- [Brief]:
Search the listing below for the string "optical" and copy every line where it occurs.

- [Supplied data]:
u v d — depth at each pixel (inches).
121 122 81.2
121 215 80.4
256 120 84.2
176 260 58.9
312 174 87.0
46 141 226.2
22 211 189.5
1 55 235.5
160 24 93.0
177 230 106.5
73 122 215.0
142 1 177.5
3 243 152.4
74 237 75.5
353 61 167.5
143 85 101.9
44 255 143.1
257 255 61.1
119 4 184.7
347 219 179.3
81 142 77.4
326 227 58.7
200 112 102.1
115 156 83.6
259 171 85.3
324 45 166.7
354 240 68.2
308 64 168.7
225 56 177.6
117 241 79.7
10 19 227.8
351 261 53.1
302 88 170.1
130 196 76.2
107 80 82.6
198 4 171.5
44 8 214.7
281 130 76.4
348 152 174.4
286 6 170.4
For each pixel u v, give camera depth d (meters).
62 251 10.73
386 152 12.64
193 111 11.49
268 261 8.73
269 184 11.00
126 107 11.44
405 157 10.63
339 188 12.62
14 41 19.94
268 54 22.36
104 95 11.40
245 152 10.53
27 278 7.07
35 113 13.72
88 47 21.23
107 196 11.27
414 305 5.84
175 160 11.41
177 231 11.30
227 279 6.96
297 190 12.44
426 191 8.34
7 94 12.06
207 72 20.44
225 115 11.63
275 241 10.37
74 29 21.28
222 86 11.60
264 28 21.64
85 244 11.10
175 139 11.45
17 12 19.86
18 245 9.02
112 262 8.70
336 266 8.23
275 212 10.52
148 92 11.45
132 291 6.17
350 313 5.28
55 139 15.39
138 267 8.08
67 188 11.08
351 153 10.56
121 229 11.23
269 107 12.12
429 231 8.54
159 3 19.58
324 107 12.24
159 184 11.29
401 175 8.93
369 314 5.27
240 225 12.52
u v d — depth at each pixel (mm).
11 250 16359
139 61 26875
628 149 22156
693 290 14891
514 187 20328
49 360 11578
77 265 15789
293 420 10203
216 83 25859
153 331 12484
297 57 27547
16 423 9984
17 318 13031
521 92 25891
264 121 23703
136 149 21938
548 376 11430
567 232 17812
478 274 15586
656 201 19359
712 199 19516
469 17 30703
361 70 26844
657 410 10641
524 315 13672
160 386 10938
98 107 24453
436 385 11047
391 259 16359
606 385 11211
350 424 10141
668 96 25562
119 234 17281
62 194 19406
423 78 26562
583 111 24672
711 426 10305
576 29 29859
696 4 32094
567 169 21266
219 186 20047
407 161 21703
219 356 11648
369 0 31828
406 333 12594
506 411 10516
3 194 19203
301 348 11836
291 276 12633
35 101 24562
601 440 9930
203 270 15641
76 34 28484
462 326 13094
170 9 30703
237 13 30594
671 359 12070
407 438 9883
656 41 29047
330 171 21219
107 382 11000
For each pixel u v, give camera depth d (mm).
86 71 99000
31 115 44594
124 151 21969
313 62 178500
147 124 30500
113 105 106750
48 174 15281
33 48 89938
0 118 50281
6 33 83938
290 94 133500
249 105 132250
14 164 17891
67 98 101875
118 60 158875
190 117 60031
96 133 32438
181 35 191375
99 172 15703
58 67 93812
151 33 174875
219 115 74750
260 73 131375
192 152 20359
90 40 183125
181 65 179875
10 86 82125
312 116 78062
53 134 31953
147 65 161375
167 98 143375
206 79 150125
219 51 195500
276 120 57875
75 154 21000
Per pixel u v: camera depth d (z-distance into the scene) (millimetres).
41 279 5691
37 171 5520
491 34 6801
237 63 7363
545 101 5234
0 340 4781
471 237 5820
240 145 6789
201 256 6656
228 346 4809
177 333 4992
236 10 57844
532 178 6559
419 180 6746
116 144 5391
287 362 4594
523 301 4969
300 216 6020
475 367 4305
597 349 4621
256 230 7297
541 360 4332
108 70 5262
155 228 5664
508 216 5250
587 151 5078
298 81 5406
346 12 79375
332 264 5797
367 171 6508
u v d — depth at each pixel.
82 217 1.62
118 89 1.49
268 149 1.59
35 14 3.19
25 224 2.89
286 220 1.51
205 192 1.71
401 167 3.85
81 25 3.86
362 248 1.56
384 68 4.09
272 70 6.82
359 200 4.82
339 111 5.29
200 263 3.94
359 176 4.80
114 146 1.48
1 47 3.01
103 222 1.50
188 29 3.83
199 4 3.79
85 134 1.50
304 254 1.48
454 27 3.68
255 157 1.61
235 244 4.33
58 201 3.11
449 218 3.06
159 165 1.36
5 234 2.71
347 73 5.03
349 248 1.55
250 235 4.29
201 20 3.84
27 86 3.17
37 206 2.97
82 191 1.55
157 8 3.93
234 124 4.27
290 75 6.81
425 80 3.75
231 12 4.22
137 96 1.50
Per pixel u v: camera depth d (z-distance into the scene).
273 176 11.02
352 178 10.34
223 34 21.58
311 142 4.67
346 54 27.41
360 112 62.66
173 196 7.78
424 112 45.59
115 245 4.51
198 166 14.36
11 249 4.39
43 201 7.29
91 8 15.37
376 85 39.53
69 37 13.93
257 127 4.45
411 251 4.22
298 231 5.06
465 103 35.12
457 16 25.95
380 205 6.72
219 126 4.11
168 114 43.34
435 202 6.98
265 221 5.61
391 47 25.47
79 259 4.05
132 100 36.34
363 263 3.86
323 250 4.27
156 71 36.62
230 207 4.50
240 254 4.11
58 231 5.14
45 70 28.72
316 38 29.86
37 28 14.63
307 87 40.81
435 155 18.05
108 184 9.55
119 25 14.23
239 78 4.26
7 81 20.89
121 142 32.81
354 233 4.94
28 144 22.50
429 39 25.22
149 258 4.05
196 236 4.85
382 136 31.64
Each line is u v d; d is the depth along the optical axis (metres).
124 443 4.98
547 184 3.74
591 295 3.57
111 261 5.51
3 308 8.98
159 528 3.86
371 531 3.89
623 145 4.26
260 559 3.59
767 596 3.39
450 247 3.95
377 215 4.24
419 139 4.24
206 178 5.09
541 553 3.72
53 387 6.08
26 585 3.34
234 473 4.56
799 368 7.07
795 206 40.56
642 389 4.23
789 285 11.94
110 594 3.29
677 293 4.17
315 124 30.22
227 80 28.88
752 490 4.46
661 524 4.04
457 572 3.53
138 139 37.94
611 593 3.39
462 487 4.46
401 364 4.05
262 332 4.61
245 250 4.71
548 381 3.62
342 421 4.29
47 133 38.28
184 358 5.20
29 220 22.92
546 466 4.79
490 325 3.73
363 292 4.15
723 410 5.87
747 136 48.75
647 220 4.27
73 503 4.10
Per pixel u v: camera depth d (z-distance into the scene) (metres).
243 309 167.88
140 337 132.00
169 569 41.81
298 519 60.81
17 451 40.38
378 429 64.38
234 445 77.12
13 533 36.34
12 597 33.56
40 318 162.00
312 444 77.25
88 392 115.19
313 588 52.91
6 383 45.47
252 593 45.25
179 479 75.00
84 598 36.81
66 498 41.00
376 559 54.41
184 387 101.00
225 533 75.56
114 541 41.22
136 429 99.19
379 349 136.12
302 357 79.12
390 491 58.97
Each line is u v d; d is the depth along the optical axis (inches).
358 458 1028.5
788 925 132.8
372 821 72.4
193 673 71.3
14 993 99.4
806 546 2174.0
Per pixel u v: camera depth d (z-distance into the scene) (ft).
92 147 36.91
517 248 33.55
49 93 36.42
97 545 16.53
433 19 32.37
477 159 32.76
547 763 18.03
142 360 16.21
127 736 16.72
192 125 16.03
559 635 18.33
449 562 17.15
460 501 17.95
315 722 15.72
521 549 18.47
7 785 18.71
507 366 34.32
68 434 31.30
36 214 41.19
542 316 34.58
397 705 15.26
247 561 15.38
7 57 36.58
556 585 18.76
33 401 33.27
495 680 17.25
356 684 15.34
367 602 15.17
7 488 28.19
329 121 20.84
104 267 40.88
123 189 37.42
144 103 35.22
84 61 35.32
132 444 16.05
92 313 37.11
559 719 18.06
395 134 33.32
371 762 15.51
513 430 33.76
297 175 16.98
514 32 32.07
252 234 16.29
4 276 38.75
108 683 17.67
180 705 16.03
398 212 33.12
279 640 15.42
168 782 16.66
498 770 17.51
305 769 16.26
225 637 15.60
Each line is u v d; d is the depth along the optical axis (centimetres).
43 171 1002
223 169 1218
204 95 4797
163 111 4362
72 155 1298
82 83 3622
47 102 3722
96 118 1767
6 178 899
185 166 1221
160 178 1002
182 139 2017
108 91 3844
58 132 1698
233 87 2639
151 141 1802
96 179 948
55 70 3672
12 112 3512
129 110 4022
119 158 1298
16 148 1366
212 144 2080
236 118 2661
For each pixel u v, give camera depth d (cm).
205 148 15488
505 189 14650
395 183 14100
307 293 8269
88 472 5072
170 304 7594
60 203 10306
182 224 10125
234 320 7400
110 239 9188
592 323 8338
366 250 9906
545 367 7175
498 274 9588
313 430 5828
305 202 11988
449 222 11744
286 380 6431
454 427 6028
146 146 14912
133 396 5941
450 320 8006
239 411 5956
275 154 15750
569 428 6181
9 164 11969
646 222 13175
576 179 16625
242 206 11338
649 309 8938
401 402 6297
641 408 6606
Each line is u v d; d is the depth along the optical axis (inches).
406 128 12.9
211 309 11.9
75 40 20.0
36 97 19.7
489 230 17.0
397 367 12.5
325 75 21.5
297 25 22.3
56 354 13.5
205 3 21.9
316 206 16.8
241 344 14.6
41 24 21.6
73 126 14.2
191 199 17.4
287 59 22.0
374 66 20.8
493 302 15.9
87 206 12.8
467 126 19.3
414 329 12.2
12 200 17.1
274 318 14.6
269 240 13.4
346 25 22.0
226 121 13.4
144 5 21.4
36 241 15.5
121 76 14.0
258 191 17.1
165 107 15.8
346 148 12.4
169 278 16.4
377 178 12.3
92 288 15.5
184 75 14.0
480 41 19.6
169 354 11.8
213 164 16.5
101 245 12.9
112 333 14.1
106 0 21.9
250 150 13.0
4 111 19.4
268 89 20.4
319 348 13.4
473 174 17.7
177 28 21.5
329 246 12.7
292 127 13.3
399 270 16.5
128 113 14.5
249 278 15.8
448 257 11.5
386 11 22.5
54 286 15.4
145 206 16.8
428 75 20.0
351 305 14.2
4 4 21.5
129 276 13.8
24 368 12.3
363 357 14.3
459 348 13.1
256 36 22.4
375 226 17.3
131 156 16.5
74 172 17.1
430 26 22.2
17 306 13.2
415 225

- [Exercise result]:
Each line is u v d; d is the depth along the optical axis (metres).
Each line is u v d; d is the depth along the optical axis (inches).
Each line is u v d; d is the depth along the optical axis (centimetres).
Each line is u v d; d is the depth along the optical axis (inches).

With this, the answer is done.